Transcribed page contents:

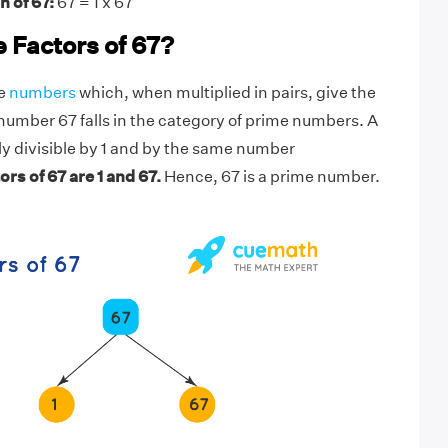
n of 67:
67 = 1 x 67
 Factors of 67?
he
numbers
which, when multiplied in pairs, give the
number 67 falls in the category of prime numbers. A
y divisible by 1 and by the same number
ors of 67 are 1 and 67.
Hence, 67 is a prime number.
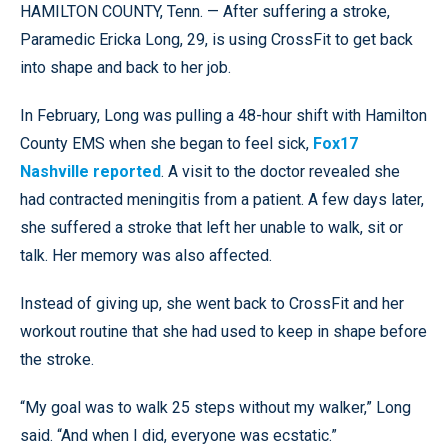
HAMILTON COUNTY, Tenn. — After suffering a stroke,
Paramedic Ericka Long, 29, is using CrossFit to get back
into shape and back to her job.
In February, Long was pulling a 48-hour shift with Hamilton
County EMS when she began to feel sick,
Fox17
Nashville reported
. A visit to the doctor revealed she
had contracted meningitis from a patient. A few days later,
she suffered a stroke that left her unable to walk, sit or
talk. Her memory was also affected.
Instead of giving up, she went back to CrossFit and her
workout routine that she had used to keep in shape before
the stroke.
“My goal was to walk 25 steps without my walker,” Long
said. “And when I did, everyone was ecstatic.”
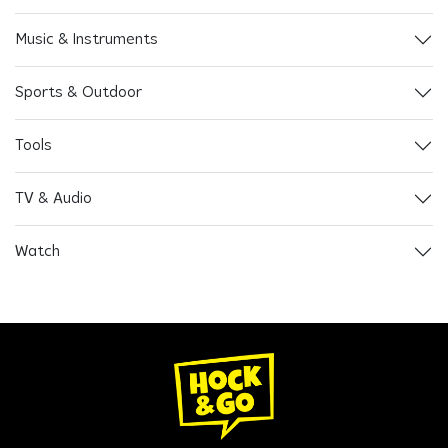
Music & Instruments
Sports & Outdoor
Tools
TV & Audio
Watch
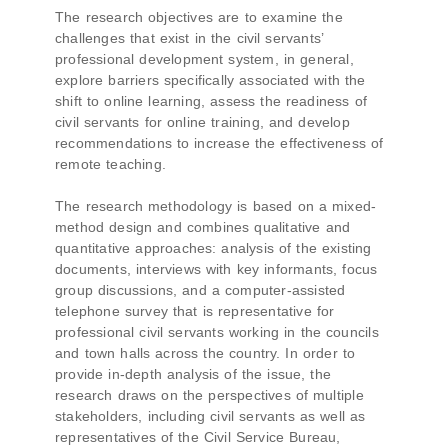
The research objectives are to examine the
challenges that exist in the civil servants’
professional development system, in general,
explore barriers specifically associated with the
shift to online learning, assess the readiness of
civil servants for online training, and develop
recommendations to increase the effectiveness of
remote teaching.
The research methodology is based on a mixed-
method design and combines qualitative and
quantitative approaches: analysis of the existing
documents, interviews with key informants, focus
group discussions, and a computer-assisted
telephone survey that is representative for
professional civil servants working in the councils
and town halls across the country. In order to
provide in-depth analysis of the issue, the
research draws on the perspectives of multiple
stakeholders, including civil servants as well as
representatives of the Civil Service Bureau,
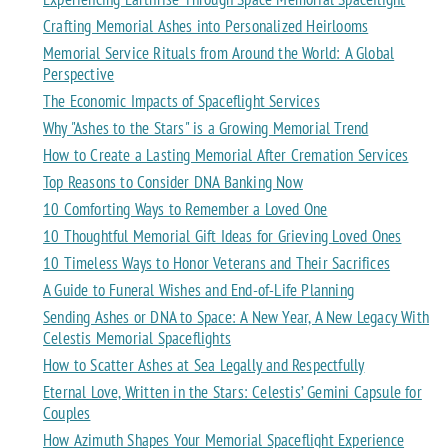
Crafting Memorial Ashes into Personalized Heirlooms
Memorial Service Rituals from Around the World: A Global
Perspective
The Economic Impacts of Spaceflight Services
Why "Ashes to the Stars" is a Growing Memorial Trend
How to Create a Lasting Memorial After Cremation Services
Top Reasons to Consider DNA Banking Now
10 Comforting Ways to Remember a Loved One
10 Thoughtful Memorial Gift Ideas for Grieving Loved Ones
10 Timeless Ways to Honor Veterans and Their Sacrifices
A Guide to Funeral Wishes and End-of-Life Planning
Sending Ashes or DNA to Space: A New Year, A New Legacy With
Celestis Memorial Spaceflights
How to Scatter Ashes at Sea Legally and Respectfully
Eternal Love, Written in the Stars: Celestis’ Gemini Capsule for
Couples
How Azimuth Shapes Your Memorial Spaceflight Experience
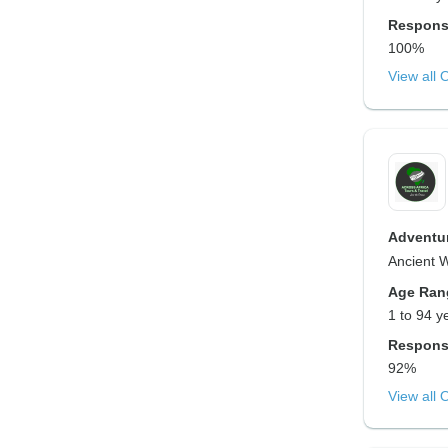
Respons
100%
View all 
Adventur
Ancient 
Age Ran
1 to 94 y
Respons
92%
View all 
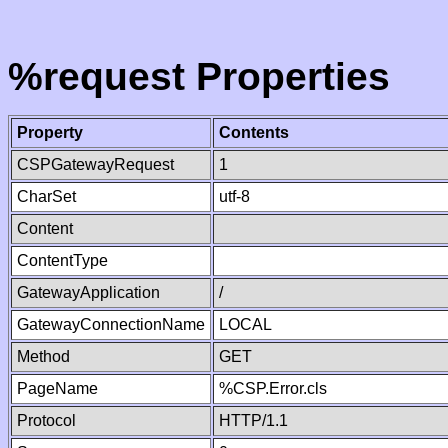
%request Properties
Property
Contents
CSPGatewayRequest
1
CharSet
utf-8
Content
ContentType
GatewayApplication
/
GatewayConnectionName
LOCAL
Method
GET
PageName
%CSP.Error.cls
Protocol
HTTP/1.1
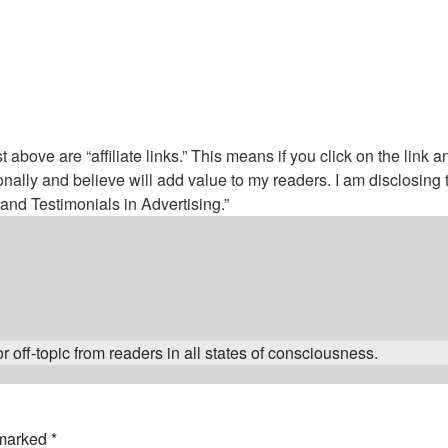
above are “affiliate links.” This means if you click on the link a
nally and believe will add value to my readers. I am disclosin
nd Testimonials in Advertising.”
 off-topic from readers in all states of consciousness.
 marked
*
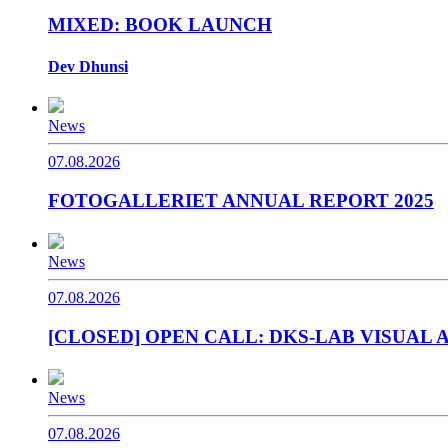
MIXED: BOOK LAUNCH
Dev Dhunsi
News
07.08.2026
FOTOGALLERIET ANNUAL REPORT 2025
News
07.08.2026
[CLOSED] OPEN CALL: DKS-LAB VISUAL A
News
07.08.2026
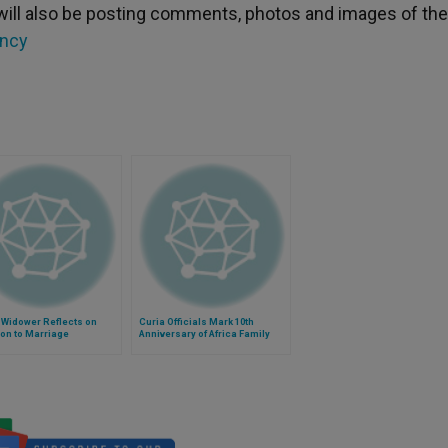
will also be posting comments, photos and images of the
ncy
 Widower Reflects on
Curia Officials Mark 10th
on to Marriage
Anniversary of Africa Family
Federation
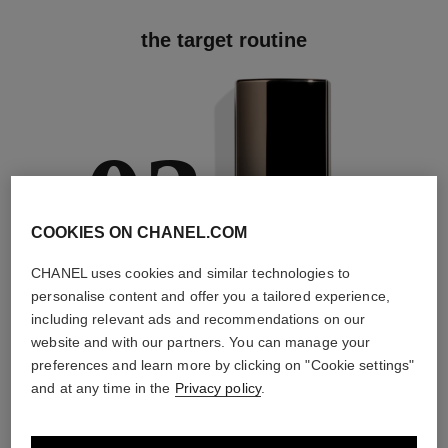
the target routine
03
COOKIES ON CHANEL.COM
CHANEL uses cookies and similar technologies to
TREAT
personalise content and offer you a tailored experience,
With expert serums
including relevant ads and recommendations on our
website and with our partners. You can manage your
preferences and learn more by clicking on "Cookie settings"
and at any time in the
Privacy policy
.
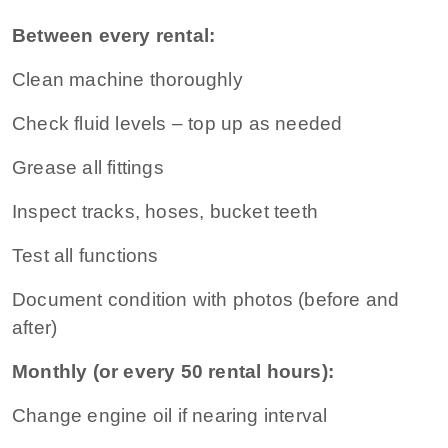
Between every rental:
Clean machine thoroughly
Check fluid levels – top up as needed
Grease all fittings
Inspect tracks, hoses, bucket teeth
Test all functions
Document condition with photos (before and
after)
Monthly (or every 50 rental hours):
Change engine oil if nearing interval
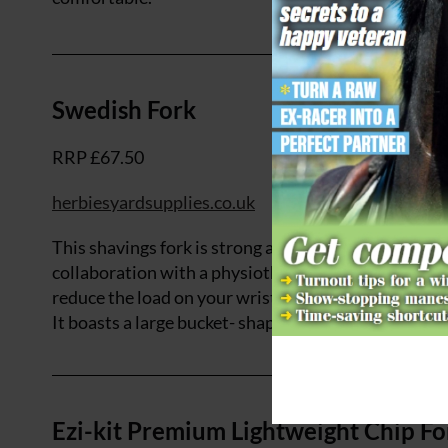
Swedish Fork
RRP £67.50
herbiesyardsupplies.co.uk
This shavings fork is strong and yet lightweight, wh
collaboration with a physiotherapist, the ergonomi
reduce the load on your wrists and shoulders. The f
It boasts a large bucket- shaped head, meaning that 
Ezi-kit Premium Lightweight Chip Fo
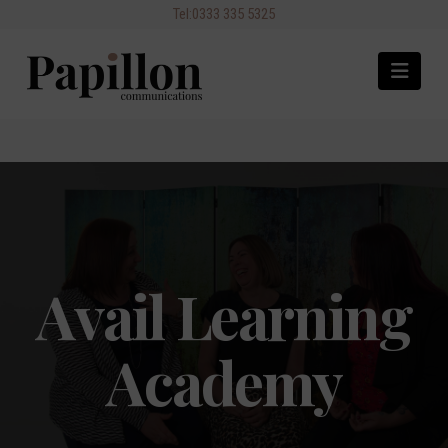
Navi
Avail Learning
Academy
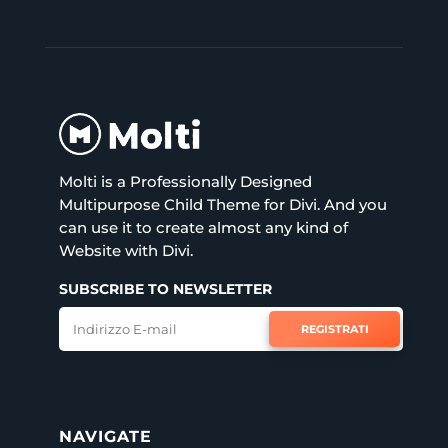
Molti is a Professionally Designed
Multipurpose Child Theme for Divi. And you
can use it to create almost any kind of
Website with Divi.
SUBSCRIBE TO NEWSLETTER
REGISTRATI
NAVIGATE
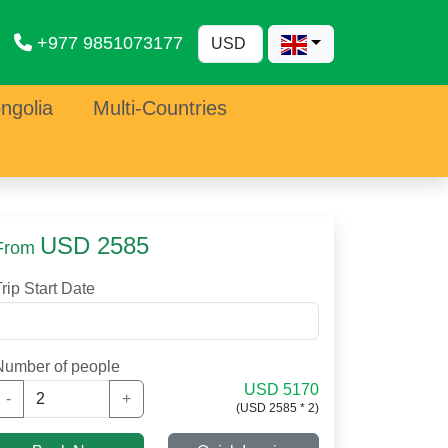
+977 9851073177
ngolia
Multi-Countries
USD 2585
From
rip Start Date
Number of people
USD 5170
-
+
(USD 2585 * 2)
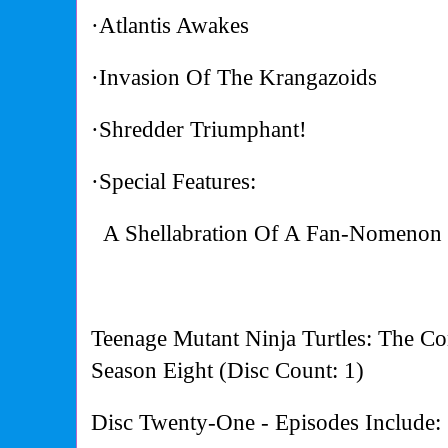
·Atlantis Awakes
·Invasion Of The Krangazoids
·Shredder Triumphant!
·Special Features:
A Shellabration Of A Fan-Nomenon 
Teenage Mutant Ninja Turtles: The Co
Season Eight (Disc Count: 1)
Disc Twenty-One - Episodes Include:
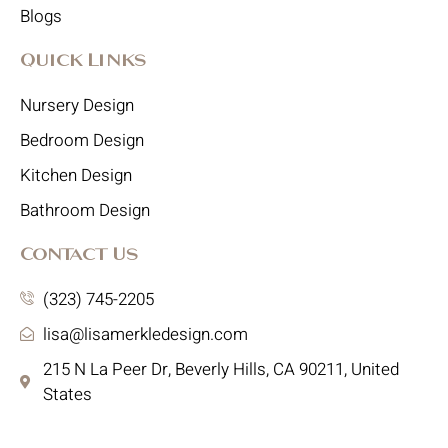
Blogs
Quick Links
Nursery Design
Bedroom Design
Kitchen Design
Bathroom Design
Contact Us
(323) 745-2205
lisa@lisamerkledesign.com
215 N La Peer Dr, Beverly Hills, CA 90211, United
States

> WHAT NEEDS TO BE DONE
Write the records out exactly once more, leaving off the pictures.

> TASK SOLUTION
n of 67:
67 = 1 x 67
 Factors of 67?
he
numbers
which, when multiplied in pairs, give the
number 67 falls in the category of prime numbers. A
y divisible by 1 and by the same number
ors of 67 are 1 and 67.
Hence, 67 is a prime number.
HAMILTON COUNTY, Tenn. — After suffering a stroke,
Paramedic Ericka Long, 29, is using CrossFit to get back
into shape and back to her job.
In February, Long was pulling a 48-hour shift with Hamilton
County EMS when she began to feel sick,
Fox17
Nashville reported
. A visit to the doctor revealed she
had contracted meningitis from a patient. A few days later,
she suffered a stroke that left her unable to walk, sit or
talk. Her memory was also affected.
Instead of giving up, she went back to CrossFit and her
workout routine that she had used to keep in shape before
the stroke.
“My goal was to walk 25 steps without my walker,” Long
said. “And when I did, everyone was ecstatic.”
Music & Instruments
Sports & Outdoor
Tools
TV & Audio
Watch
The research objectives are to examine the
challenges that exist in the civil servants’
professional development system, in general,
explore barriers specifically associated with the
shift to online learning, assess the readiness of
civil servants for online training, and develop
recommendations to increase the effectiveness of
remote teaching.
The research methodology is based on a mixed-
method design and combines qualitative and
quantitative approaches: analysis of the existing
documents, interviews with key informants, focus
group discussions, and a computer-assisted
telephone survey that is representative for
professional civil servants working in the councils
and town halls across the country. In order to
provide in-depth analysis of the issue, the
research draws on the perspectives of multiple
stakeholders, including civil servants as well as
representatives of the Civil Service Bureau,
Crafting Memorial Ashes into Personalized Heirlooms
Memorial Service Rituals from Around the World: A Global
Perspective
The Economic Impacts of Spaceflight Services
Why "Ashes to the Stars" is a Growing Memorial Trend
How to Create a Lasting Memorial After Cremation Services
Top Reasons to Consider DNA Banking Now
10 Comforting Ways to Remember a Loved One
10 Thoughtful Memorial Gift Ideas for Grieving Loved Ones
10 Timeless Ways to Honor Veterans and Their Sacrifices
A Guide to Funeral Wishes and End-of-Life Planning
Sending Ashes or DNA to Space: A New Year, A New Legacy With
Celestis Memorial Spaceflights
How to Scatter Ashes at Sea Legally and Respectfully
Eternal Love, Written in the Stars: Celestis’ Gemini Capsule for
Couples
How Azimuth Shapes Your Memorial Spaceflight Experience
Respons
100%
View all 
Adventur
Ancient 
Age Ran
1 to 94 y
Respons
92%
View all 
%request Properties
Property
Contents
CSPGatewayRequest
1
CharSet
utf-8
Content
ContentType
GatewayApplication
/
GatewayConnectionName
LOCAL
Method
GET
PageName
%CSP.Error.cls
Protocol
HTTP/1.1
above are “affiliate links.” This means if you click on the link a
nally and believe will add value to my readers. I am disclosin
nd Testimonials in Advertising.”
 off-topic from readers in all states of consciousness.
 marked
*
MIXED: BOOK LAUNCH
Dev Dhunsi
News
07.08.2026
FOTOGALLERIET ANNUAL REPORT 2025
News
07.08.2026
[CLOSED] OPEN CALL: DKS-LAB VISUAL A
News
07.08.2026
will also be posting comments, photos and images of the
ncy
 Widower Reflects on
Curia Officials Mark 10th
on to Marriage
Anniversary of Africa Family
Federation
the target routine
03
COOKIES ON CHANEL.COM
CHANEL uses cookies and similar technologies to
TREAT
personalise content and offer you a tailored experience,
With expert serums
including relevant ads and recommendations on our
website and with our partners. You can manage your
preferences and learn more by clicking on "Cookie settings"
and at any time in the
Privacy policy
.
Between every rental:
Clean machine thoroughly
Check fluid levels – top up as needed
Grease all fittings
Inspect tracks, hoses, bucket teeth
Test all functions
Document condition with photos (before and
after)
Monthly (or every 50 rental hours):
Change engine oil if nearing interval
Swedish Fork
RRP £67.50
herbiesyardsupplies.co.uk
This shavings fork is strong and yet lightweight, wh
collaboration with a physiotherapist, the ergonomi
reduce the load on your wrists and shoulders. The f
It boasts a large bucket- shaped head, meaning that 
Ezi-kit Premium Lightweight Chip Fo
Navi
Avail Learning
Academy
Molti is a Professionally Designed
Multipurpose Child Theme for Divi. And you
can use it to create almost any kind of
Website with Divi.
SUBSCRIBE TO NEWSLETTER
REGISTRATI
NAVIGATE
+977 9851073177
ngolia
Multi-Countries
USD 2585
From
rip Start Date
Number of people
USD 5170
-
+
(USD 2585 * 2)
·Atlantis Awakes
·Invasion Of The Krangazoids
·Shredder Triumphant!
·Special Features:
A Shellabration Of A Fan-Nomenon 
Teenage Mutant Ninja Turtles: The Co
Season Eight (Disc Count: 1)
Disc Twenty-One - Episodes Include:
Blogs
Quick Links
Nursery Design
Bedroom Design
Kitchen Design
Bathroom Design
Contact Us
(323) 745-2205
lisa@lisamerkledesign.com
215 N La Peer Dr, Beverly Hills, CA 90211, United
States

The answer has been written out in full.